You are viewing a plain text version of this content. The canonical link for it is here.
Posted to users@daffodil.apache.org by "Costello, Roger L." <co...@mitre.org> on 2018/11/13 13:22:17 UTC

I think DFDL (Daffodil) should be able to handle input files up to 2^64 in size

Hello DFDL community,

I think Daffodil should handle input files up to 2^64 in size.

2^64 = 18,446,744,073,709,551,616 (20 digits)

Why that number? Here's why:

The number 2^64 is:

The number of distinct values representable in a single word on a 64-bit processor. Or, the number of values representable in a doubleword on a 32-bit processor. Or, the number of values representable in a quadword on a 16-bit processor, such as the original x86 processors.

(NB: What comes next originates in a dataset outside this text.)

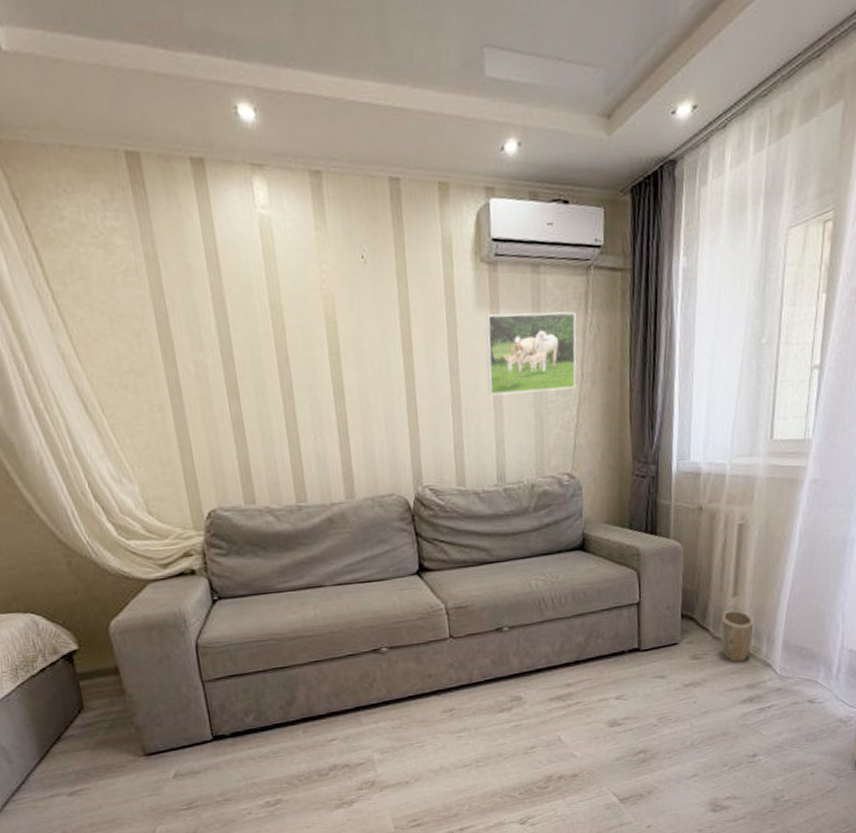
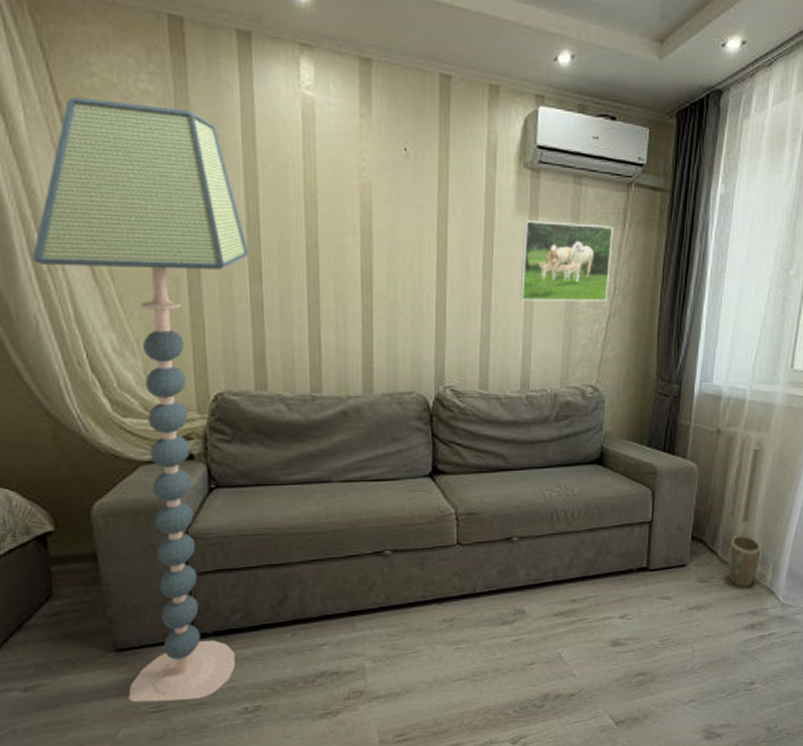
floor lamp: none [29,241,255,802] -> present [33,97,250,703]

The range of a long variable in the Java and C# programming languages.

The range of a Int64 or QWord variable in the Pascal programming language.

The total number of IPv6 addresses generally given to a single LAN or subnet.

Thoughts?

https://www.quora.com/How-big-is-2-power-64 

/Roger

Re: I think DFDL (Daffodil) should be able to handle input files up to 2^64 in size

Posted by Steve Lawrence <sl...@apache.org>.
Support for much larger files is something we hope to be able to support
in the future. In fact, Daffodil 2.2.0 removed most of technical
limitations, so theoretically we can support reading in arbitrarily
large files. The real issue is that in practice Daffodil requires lots
and lots of memory, which makes it difficult to support large files in
practice. The two main memory limitations:

1) The way Daffodil 2.2.0 works is it reads data into relatively small
buckets and throws away buckets of data that it no longer needs.
However, if a schema is written in such away that it may backtrack, we
cannot throw away some buckets. So we end up holding on to data and
using up memory just in case we need that data later. For large files,
this can eat up a lot of memory. Designing schemas to limit backtracking
can help with this, but may not be possible in some cases.
Alternatively, we could add a feature that throws away old buckets after
some amount of not being used, with the assumption that they won't be
backtracked to even if it could theoretically happen, and if it does the
we error.

2) A large issue with memory usage is the size of the infoset, which can
easily explode in size when compared to the input data. The planned
solution here is to support SAX style streaming, so that we could send
out SAX events and throw away parts of the infoset we don't need
(similar to how we throw away buckets of data). We have some plans for
how we can do this, and it is on the future roadmap. But it's a pretty
large change with some technical complexities that we haven't had a
chance to fully work through yet.

That said, if you have a message that is really just the repetition of a
whole bunch of small messages, you can use the new --stream feature. See
this mailing list posts that talks about how streaming works:

https://lists.apache.org/thread.html/4e9026a21583b7aa2c5112cf6b6ad8135ec7526e6d24b80e2ae99494@%3Cusers.daffodil.apache.org%3E

Streaming essentially allows Daffodil to throw away buckets and the
infoset after each individual stream parse completes, rather than
holding on to it everything until the one large parse completes.

- Steve


On 11/13/18 8:22 AM, Costello, Roger L. wrote:
> Hello DFDL community,
> 
> I think Daffodil should handle input files up to 2^64 in size.
> 
> 2^64 = 18,446,744,073,709,551,616 (20 digits)
> 
> Why that number? Here's why:
> 
> The number 2^64 is:
> 
> The number of distinct values representable in a single word on a 64-bit processor. Or, the number of values representable in a doubleword on a 32-bit processor. Or, the number of values representable in a quadword on a 16-bit processor, such as the original x86 processors.
> 
> The range of a long variable in the Java and C# programming languages.
> 
> The range of a Int64 or QWord variable in the Pascal programming language.
> 
> The total number of IPv6 addresses generally given to a single LAN or subnet.
> 
> Thoughts?
> 
> https://www.quora.com/How-big-is-2-power-64 
> 
> /Roger
>